At least with a two party system you have at least some kind of choice and the incumbent has to at least try to compete for votes.
In our current two party system, both parties are too extreme for many centrists. That's stifling voters, because they can't stand voting for either choice. I feel more choice means more voters. And perhaps they can attract the voters that held their nose and voted for one extreme rather than not voting at all. And it's not like they are going to skew results, because they weren't going to vote anyhow.
JaredMilne JaredMilne:
I've seen a few right-wing pundits who seemed to get offended at the very idea that the election could be competitive, and that it wouldn't result in the complete blowouts of the PC dynasty. We complain about federal Liberal entitlement in Alberta, and with good reason. But some of our own homegrown conservatives almost seem to have the same sense of entitlement on the provincial level whenever some other political movement has the utter gall to question their right to lead.

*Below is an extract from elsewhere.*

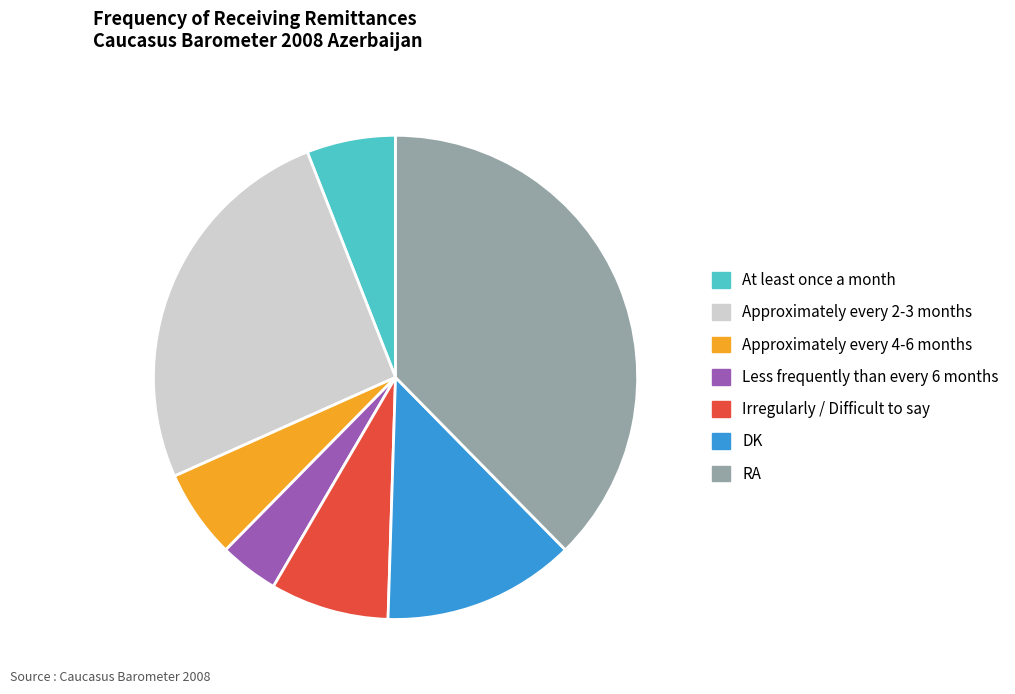

Is it true that Approximately every 2-3 months is 26% of the pie?

True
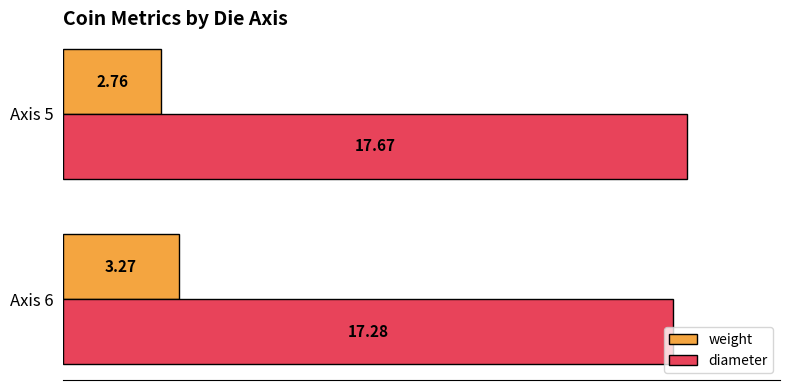

What is the difference between the diameter values at Axis 6 and Axis 5?

0.4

Yea, choice is the enemy of the authoritarian state. More reasons for more choice!
JaredMilne JaredMilne:
And fuck FPTP. It was designed for a country that's about the size of Newfoundland (minus Labrador) and the Maritimes, and has nearly twice as many ridings/seats in its national Parliament as ours does. In a country and provinces our size, that means whole regions end up on the outside looking in, making them all look like homogenous blocs, which only makes things seem even more polarized and divided than they are.
Testify! I still hold Trudeau to his promise of election reform, even though I know he was never serious about it.